- What to work on -
**a.** Using the post on Pierre Burgot below, decide whether each statement agrees with it. Answer yes or no for each, and quote the deciding words.
(i) Burgot stood trial in 1521 together with Michel Verdun.
(ii) Burgot said his lord's hand felt warm when he kissed it.
(iii) Burgot kept his promise to Moyset for three years.
**b.** According to the post on Pierre Burgot below, where was the gathering that Michel Verdun took Burgot to?

:: Exercise passage ::

Posted on: April 9, 2015

I came across the strange case of Pierre Burgot when Listverse published a list of forgotten serial-killers of the Middle Ages, and it’s certainly one of the oddest cases to come from the legends of European werewolves.  In 1521 Pierre Burgot was put on trial, alongside his accomplice, Michel Verdun, for the savage murders of people and animals in the Poligny region in eastern France.  At his trial Burgot claimed he had fallen in with a bunch of devil-worshippers, who had shown him the ability to transform himself into a wolf.

Burgot claimed that, several years earlier, he had been trying to round up his sheep during a New Year’s fair, when a storm blew up, frightening the animals.  He suddenly found himself being watched by three mysterious black-clad men on horseback.  One of them said he would protect the sheep, and give Burgot money, if in return Burgot would accept him as his lord and master, renounce the Holy Virgin, Heaven and baptism, and promise never to enter a church until the Mass, and the sprinkling of holy water, was over.  On a second meeting with his enigmatic Lord, who reportedly went by name of Moyset, Burgot kissed the man’s hand, and said it felt cold, like that of a dead man.  He then “fell on my knees and gave in my allegiance to Satan”.

Burgot kept his promise to Moyset for a year, but was beginning to tire of the deal.  In his classic study of the subject, The Book Of Werewolves, the Rev. Sabine Baring-Gould quotes Burgot as saying “This freedom from care, however, made me begin to tire of the devil’s service, and I recommenced my attendance at church”.

The devil’s henchman wasn’t going to let him off the hook that easily though.  Burgot met Michel Verdun, who took him to a gathering in the forest of Chastel Charnon, where everyone danced by candlelight.  Burgot described them all as holding in their hands “a green taper with a blue flame” (a blue flame on a candle was traditionally supposed to denote a supernatural presence).  Michel ordered him to strip naked and rubbed magic ointment all over his body.

:::
:: Data below ::

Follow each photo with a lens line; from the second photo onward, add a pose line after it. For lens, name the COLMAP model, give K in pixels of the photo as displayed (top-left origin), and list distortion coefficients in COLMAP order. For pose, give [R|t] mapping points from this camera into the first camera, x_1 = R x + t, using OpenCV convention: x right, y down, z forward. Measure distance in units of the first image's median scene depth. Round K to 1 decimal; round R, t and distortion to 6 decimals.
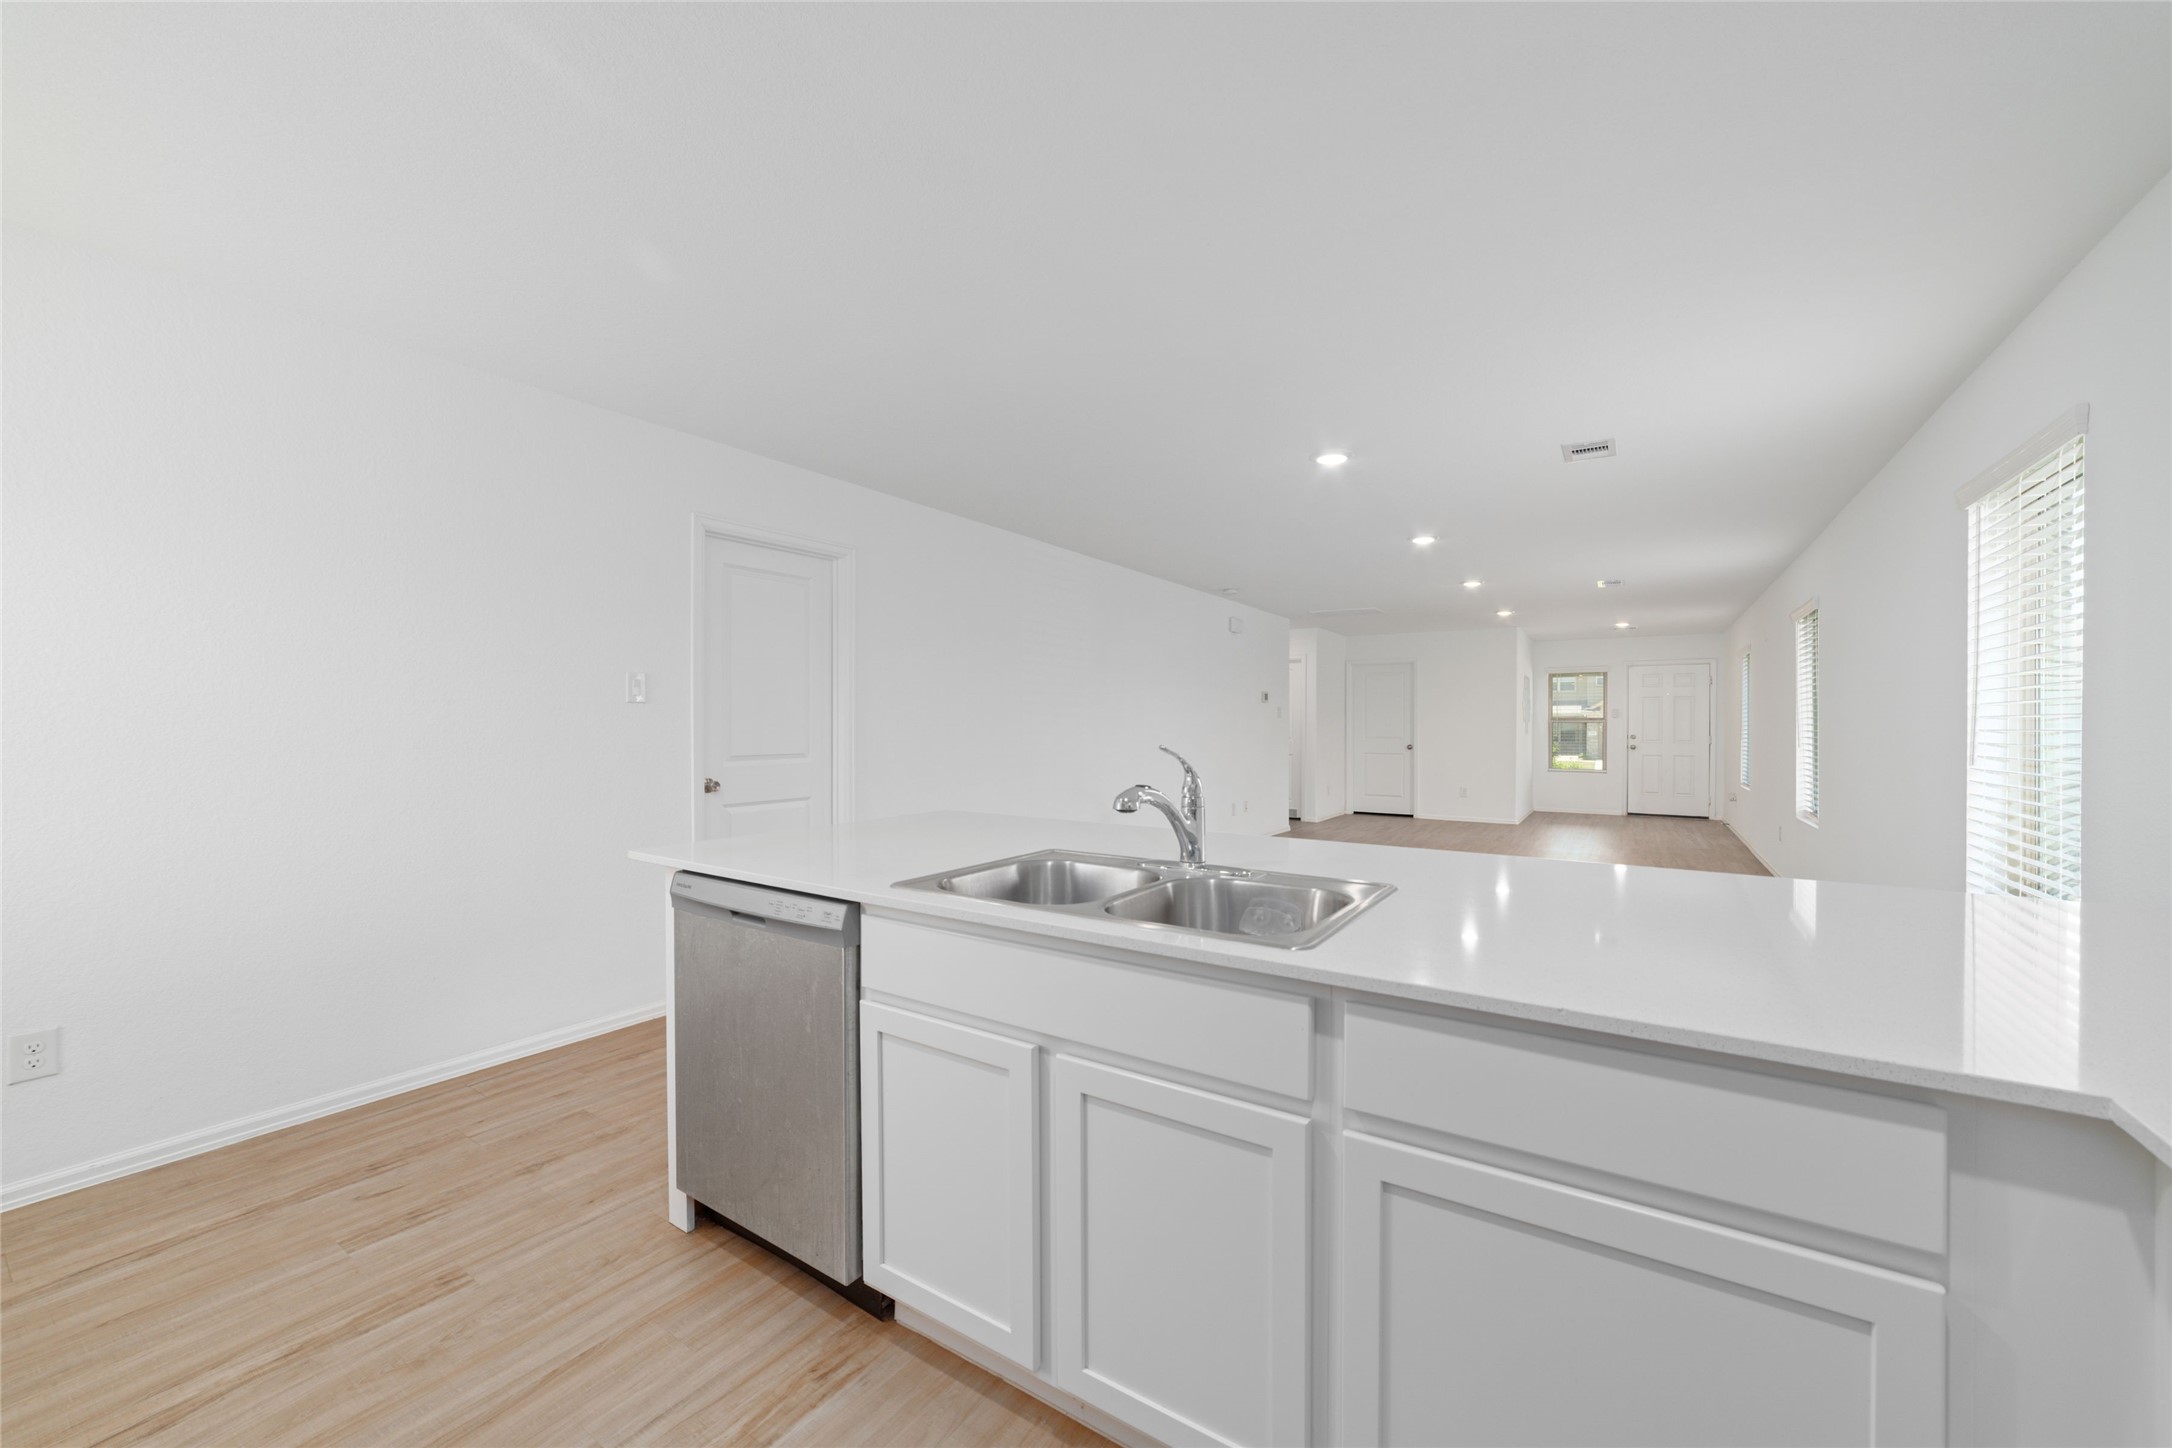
lens RADIAL K [[833.5, 0, 1082.2], [0, 833.5, 728.7], [0, 0, 1]] dist [-0.017409, 0.005862]
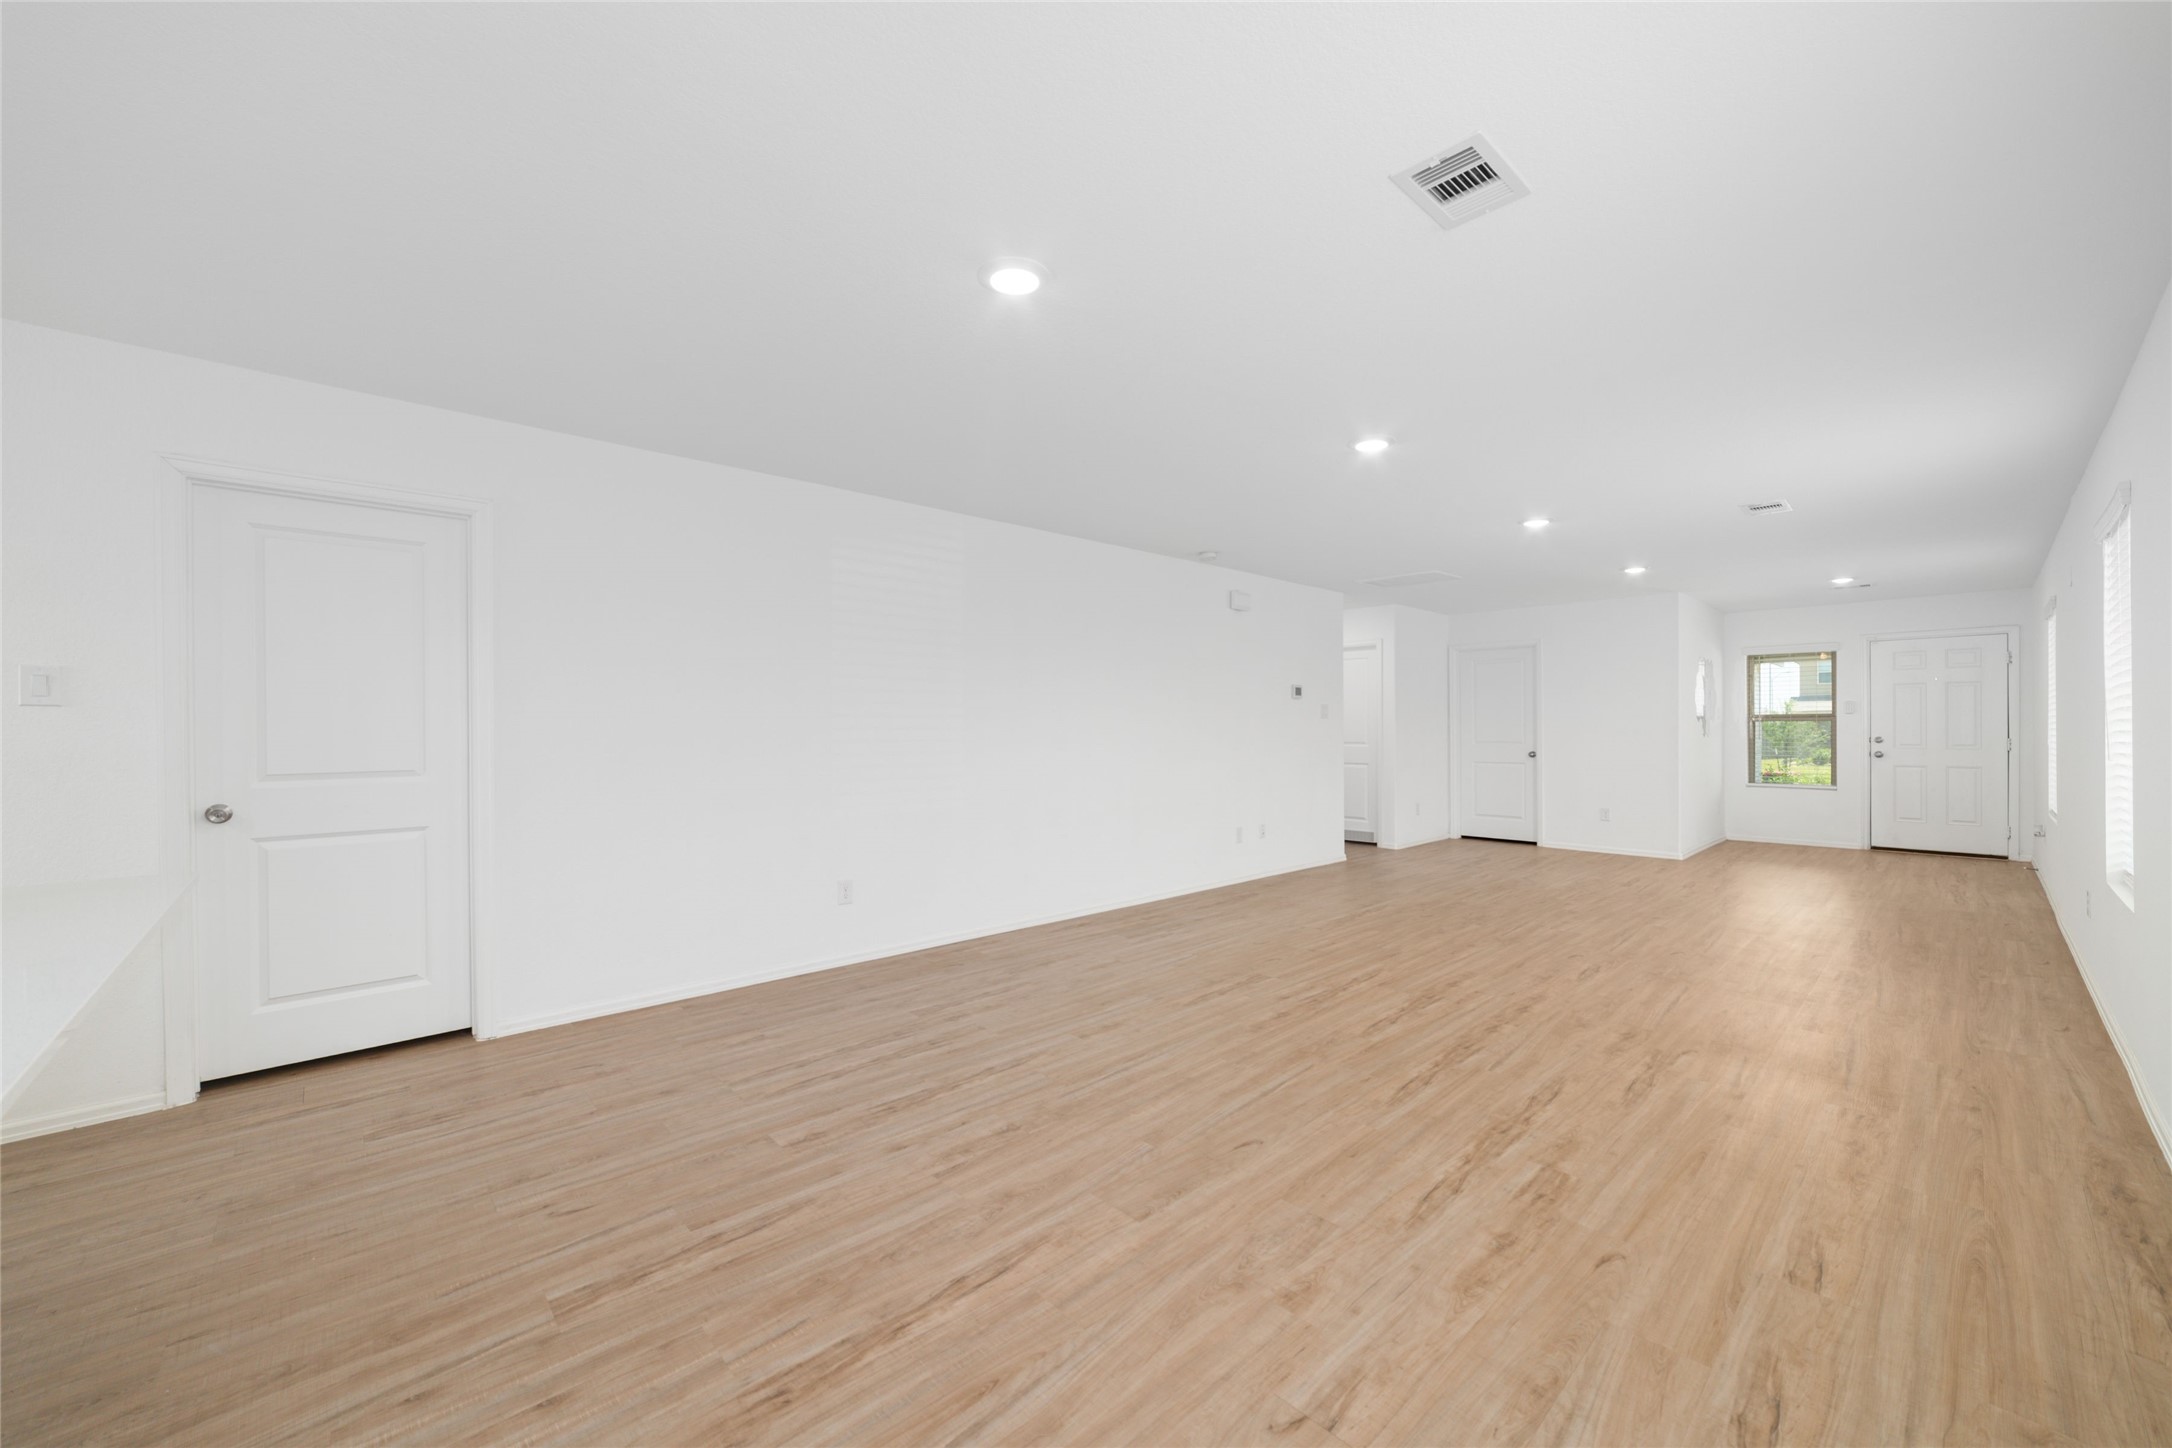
lens RADIAL K [[833.5, 0, 1082.2], [0, 833.5, 728.7], [0, 0, 1]] dist [-0.017409, 0.005862]
pose [[0.972355, -0.006215, -0.233424, 0.179537], [0.005402, 0.999977, -0.004125, -0.000796], [0.233444, 0.002750, 0.972366, 0.162911]]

:::

- Responses in order -
**a.**
(i) Yes: "In 1521 Pierre Burgot was put on trial, alongside his accomplice, Michel Verdun"
(ii) No: "said it felt cold, like that of a dead man"
(iii) No: "Burgot kept his promise to Moyset for a year"

**b.** In the forest of Chastel Charnon.